Jun 19, 2024

Corporate Crime


If a company is to be treated as a person when it comes to things like political "speech" and paying taxes, then the justice system has to be able to take legal action against it the same as would be taken against any individual.

We can't very well put everybody who works for that company in prison, and we can't levy some huge fine against a company and then just divide the amount of the fine by the number of people working there and have everybody pitch in their share.

The guy bending a wrench on the assembly line (eg) didn't make the decisions that led to the problem that caused hundreds of people to die in the plane crash.

And we can't condemn 10,000 employees to death by firing squad.

But that seems to be the approach when something like the Boeing 737Max goes through a couple of instances of Unscheduled Rapid Disassembly mid-flight.

The company gets slammed with lawsuits and fines, which has the effect of making the employees pay for the bosses fuckups. And even though the bosses may get dinged a little (the mid-level bosses anyway), a lot of the time, the guys at the top get paid handsomely just to walk away, which does kinda leave those 10,000 employees to face the free market firing squad.

I don't know what to do about any of this, but I think one thing that has to happen is that we have to stop delivering privileged, situational treatment to entities - people or companies or whatever - just because they have money and power, and their PR pimps can hawk some bullshit like Too-Big-To-Fail - when maybe a (metaphorical) death penalty is in order for at least a few guys wearing suits.

Like I said - I just don't know.

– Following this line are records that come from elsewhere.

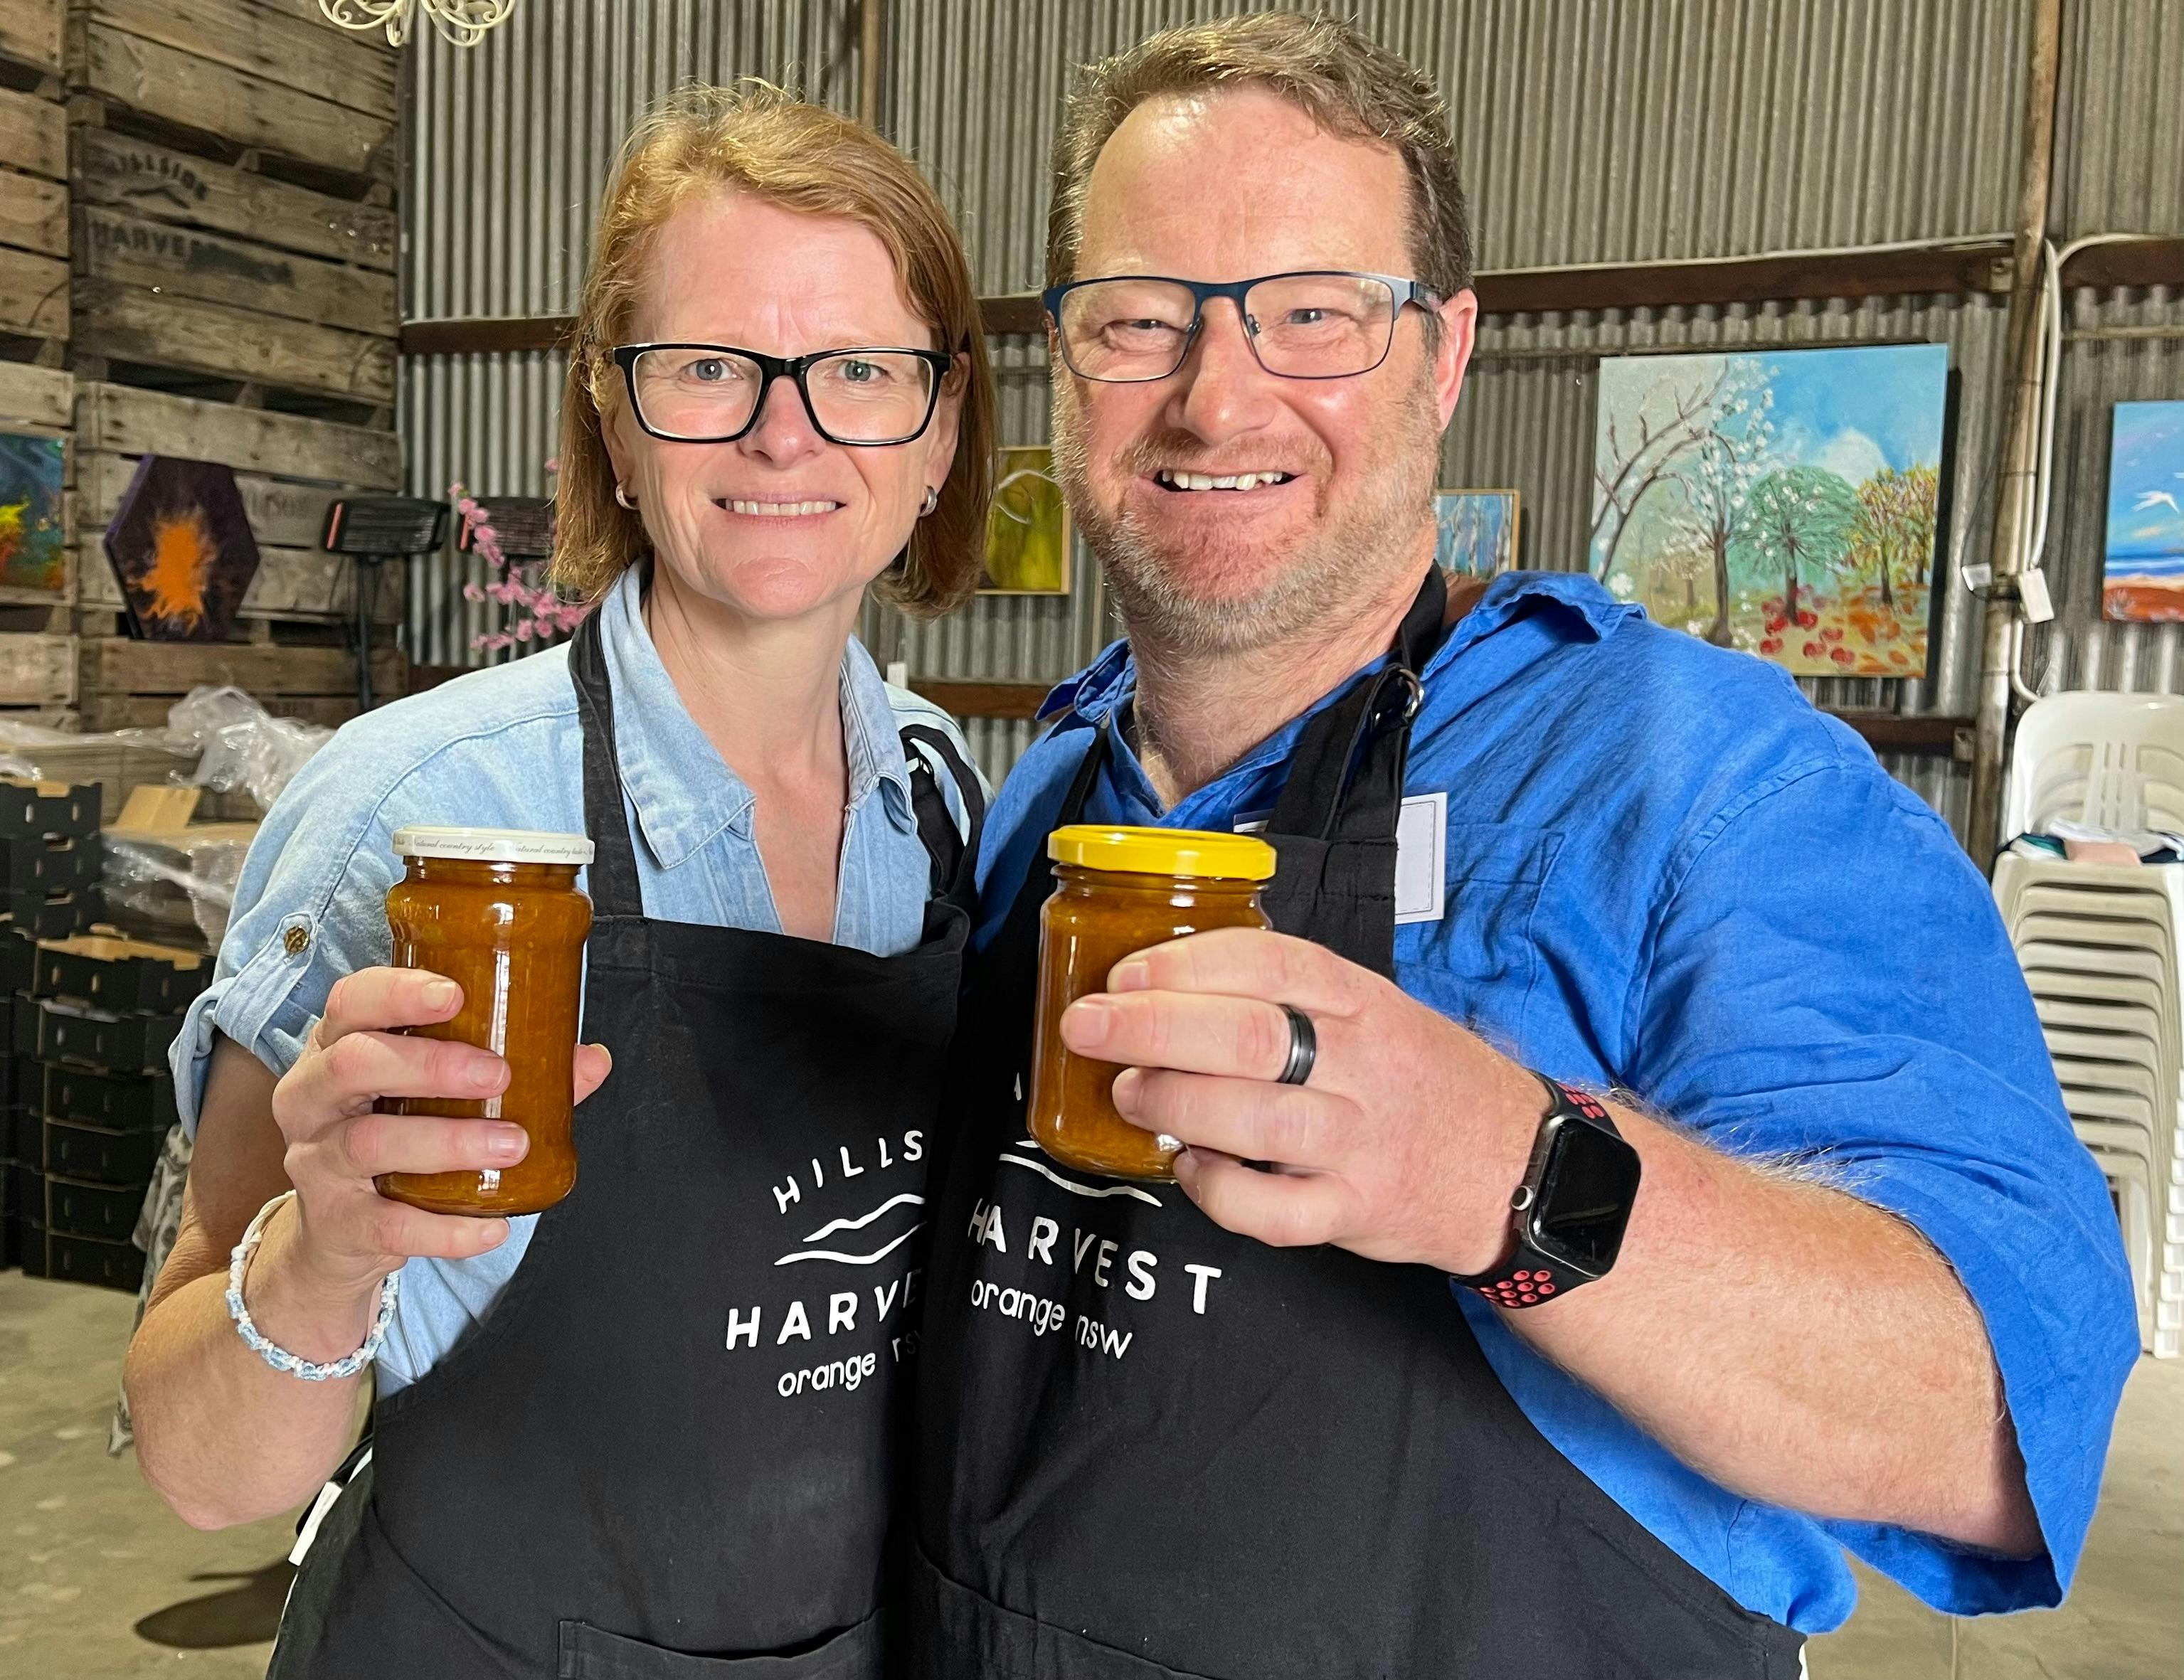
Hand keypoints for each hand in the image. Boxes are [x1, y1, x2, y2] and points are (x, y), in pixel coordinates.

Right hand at [270, 967, 612, 1296]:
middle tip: (498, 1074)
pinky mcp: (337, 1222)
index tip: (455, 993)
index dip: (397, 992)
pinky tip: (493, 1225)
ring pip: (369, 1141)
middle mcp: (312, 1097)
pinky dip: (445, 1229)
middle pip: (352, 1063)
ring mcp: (317, 1161)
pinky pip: (388, 1224)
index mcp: (337, 1046)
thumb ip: (511, 1073)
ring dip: (448, 1142)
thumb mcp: (433, 1093)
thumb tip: (590, 1060)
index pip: (350, 1001)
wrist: (343, 1231)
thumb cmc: (397, 1132)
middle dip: (429, 1064)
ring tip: (513, 1145)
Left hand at [1058, 928, 1540, 1271]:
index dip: (1188, 964)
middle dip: (1154, 1027)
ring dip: (1176, 1103)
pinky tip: (1187, 1167)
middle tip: (1088, 1027)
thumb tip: (1169, 980)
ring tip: (1128, 1093)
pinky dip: (1219, 1190)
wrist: (1513, 1164)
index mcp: (1365, 1002)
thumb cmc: (1420, 1078)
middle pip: (1252, 1036)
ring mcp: (1363, 1143)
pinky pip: (1277, 1212)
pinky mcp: (1356, 1211)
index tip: (1125, 973)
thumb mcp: (1376, 1009)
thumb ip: (1292, 994)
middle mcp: (1366, 1066)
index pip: (1271, 962)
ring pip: (1260, 1121)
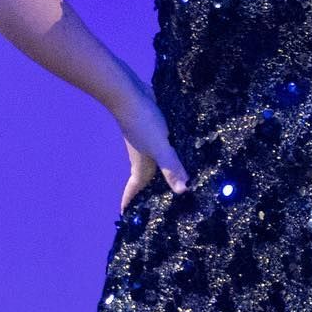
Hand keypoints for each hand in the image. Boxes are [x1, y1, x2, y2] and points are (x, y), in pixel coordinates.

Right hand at [110, 71, 189, 211]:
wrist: (130, 94)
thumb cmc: (143, 123)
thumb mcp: (160, 147)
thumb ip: (172, 168)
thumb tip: (184, 191)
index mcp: (141, 167)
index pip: (133, 191)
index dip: (130, 204)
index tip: (126, 217)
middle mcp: (143, 158)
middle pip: (146, 181)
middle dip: (150, 194)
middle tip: (161, 207)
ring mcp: (147, 144)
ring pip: (154, 165)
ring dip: (161, 175)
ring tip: (175, 185)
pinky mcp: (153, 131)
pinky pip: (161, 149)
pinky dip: (168, 156)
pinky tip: (180, 155)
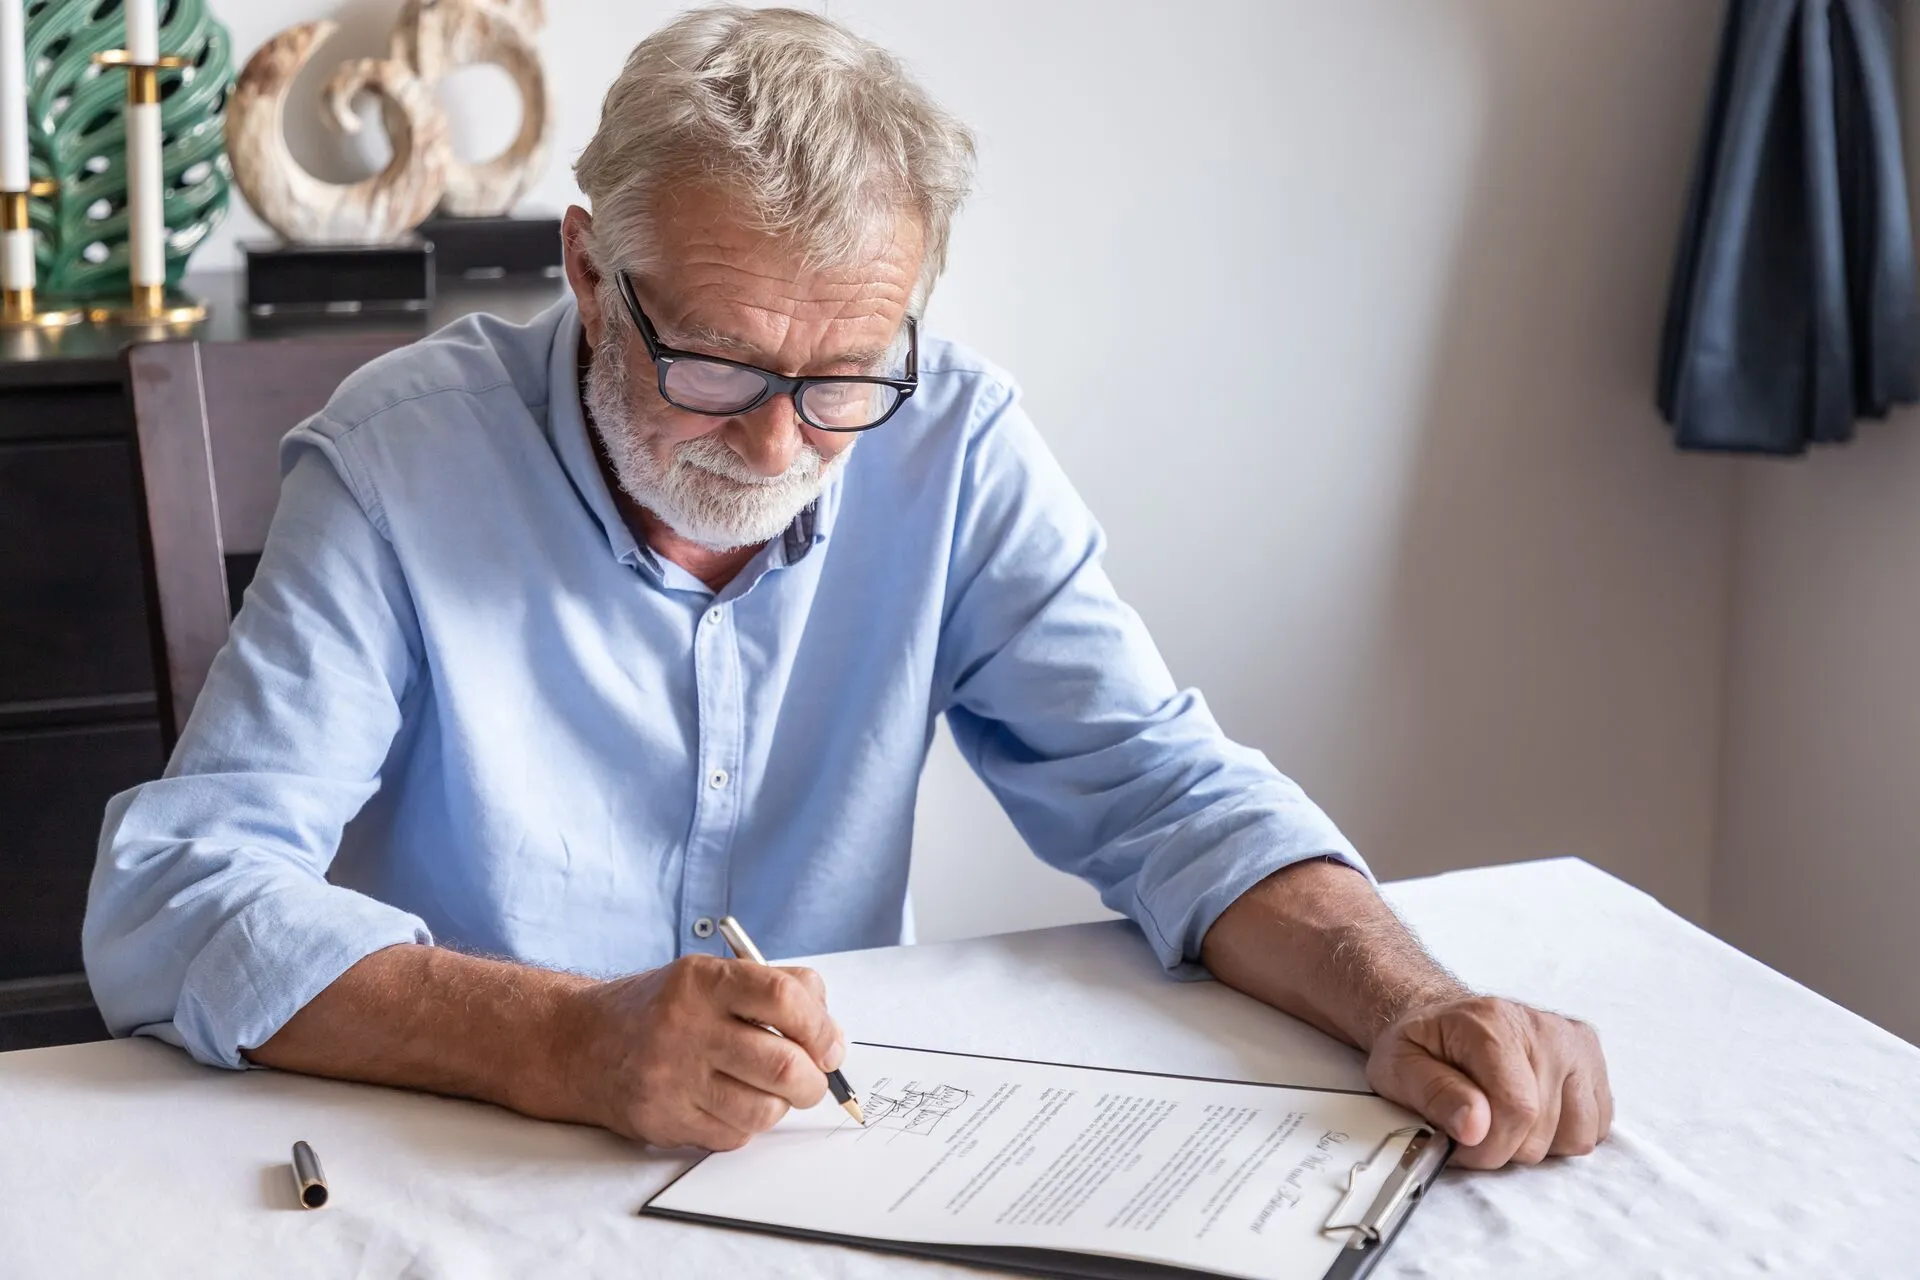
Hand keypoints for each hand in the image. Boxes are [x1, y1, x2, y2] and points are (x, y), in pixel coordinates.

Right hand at [557, 954, 845, 1149]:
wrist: (581, 1043)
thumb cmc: (663, 1008)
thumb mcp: (712, 975)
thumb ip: (776, 989)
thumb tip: (831, 1037)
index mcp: (705, 980)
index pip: (785, 998)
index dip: (821, 1027)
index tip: (830, 1046)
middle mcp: (687, 1026)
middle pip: (783, 1064)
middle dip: (813, 1081)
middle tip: (812, 1079)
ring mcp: (672, 1077)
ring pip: (763, 1110)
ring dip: (780, 1106)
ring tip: (768, 1091)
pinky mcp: (663, 1119)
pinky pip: (733, 1136)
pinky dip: (745, 1125)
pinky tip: (727, 1102)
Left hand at [1366, 995, 1611, 1168]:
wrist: (1444, 1018)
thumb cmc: (1423, 1044)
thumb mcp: (1400, 1067)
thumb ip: (1433, 1094)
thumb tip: (1475, 1125)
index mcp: (1492, 1023)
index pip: (1517, 1108)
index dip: (1488, 1145)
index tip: (1460, 1143)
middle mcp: (1543, 1028)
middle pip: (1543, 1130)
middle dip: (1504, 1147)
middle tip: (1475, 1127)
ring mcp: (1574, 1043)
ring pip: (1576, 1135)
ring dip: (1536, 1143)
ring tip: (1504, 1118)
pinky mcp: (1593, 1059)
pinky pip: (1596, 1127)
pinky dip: (1563, 1135)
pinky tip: (1533, 1114)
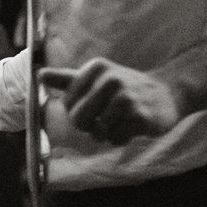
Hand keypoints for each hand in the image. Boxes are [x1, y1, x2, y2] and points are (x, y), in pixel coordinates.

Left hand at [50, 58, 182, 144]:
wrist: (166, 94)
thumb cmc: (125, 88)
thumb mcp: (97, 78)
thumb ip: (67, 79)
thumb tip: (40, 74)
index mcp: (96, 68)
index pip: (67, 104)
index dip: (78, 111)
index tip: (94, 105)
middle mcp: (110, 79)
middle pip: (79, 119)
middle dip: (90, 126)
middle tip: (105, 118)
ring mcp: (126, 97)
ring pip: (98, 132)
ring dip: (107, 133)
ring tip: (121, 120)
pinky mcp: (139, 116)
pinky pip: (116, 139)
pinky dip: (121, 139)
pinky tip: (132, 126)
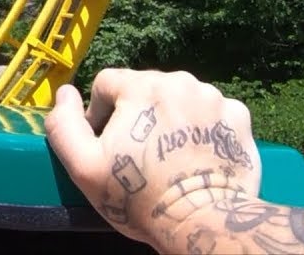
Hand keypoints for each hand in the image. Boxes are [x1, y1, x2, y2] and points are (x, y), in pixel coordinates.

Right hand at [44, 69, 261, 247]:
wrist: (202, 222)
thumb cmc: (139, 197)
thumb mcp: (83, 166)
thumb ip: (64, 124)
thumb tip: (65, 93)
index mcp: (142, 86)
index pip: (107, 83)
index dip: (99, 114)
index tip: (108, 145)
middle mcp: (181, 81)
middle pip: (145, 87)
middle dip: (138, 115)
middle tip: (140, 155)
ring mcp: (214, 98)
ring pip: (179, 97)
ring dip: (171, 118)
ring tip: (170, 157)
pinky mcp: (239, 118)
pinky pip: (211, 112)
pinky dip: (202, 128)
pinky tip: (197, 156)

And that bugs the ever-livin' shit outa me.


Families of Boeing 737 MAX Crash Victims Ask US to Seek $24 Billion Fine

WASHINGTON (Reuters) -Relatives of the victims of two fatal Boeing 737 MAX crashes asked the Justice Department on Wednesday to seek a fine against the planemaker of up to $24.78 billion and move forward with a criminal prosecution.

"Because Boeing’s crime is the deadliest corporate crime in U.S. history, a maximum fine of more than $24 billion is legally justified and clearly appropriate," Paul Cassel, a lawyer representing 15 families, wrote in a letter to the Justice Department released on Wednesday.

The families said the Justice Department could potentially suspend $14 billion to $22 billion of the fine "on the condition that Boeing devote those suspended funds to an independent corporate monitor and related improvements in compliance and safety."

The Justice Department said in May it determined Boeing violated a 2021 deferred prosecution agreement that shielded the company from a criminal charge of conspiracy to commit fraud arising from fatal crashes in 2018 and 2019 that killed 346 people.

Boeing last week told the government it did not violate the agreement. Federal prosecutors have until July 7 to inform a federal judge in Texas of their plans, which could be proceeding with a criminal case or negotiating a plea deal with Boeing. The Justice Department could also extend the deferred prosecution agreement for a year.

Justice Department officials found that Boeing violated the deferred prosecution agreement after a panel blew off a new Alaska Airlines Boeing 737 MAX 9 jet on Jan. 5, just two days before the 2021 agreement expired. The incident exposed continued safety and quality issues at Boeing.

In the letter, the families also said Boeing’s board of directors should be ordered to meet with them and the department should "launch criminal prosecutions of the responsible corporate officials at Boeing at the time of the two crashes."

Boeing and the Justice Department did not immediately comment.

The letter noted that Senator Richard Blumenthal, who chairs the Senate’s Permanent Subcommittee on Investigations and held a hearing with Boeing CEO Dave Calhoun on Tuesday, said, "There is near overwhelming evidence in my view as a former prosecutor that prosecution should be pursued."

The two fatal crashes of Boeing 737 MAX planes occurred in 2018 and 2019 in Indonesia and Ethiopia and led to the best-selling plane's worldwide grounding for 20 months. A safety system called MCAS was linked to both fatal crashes.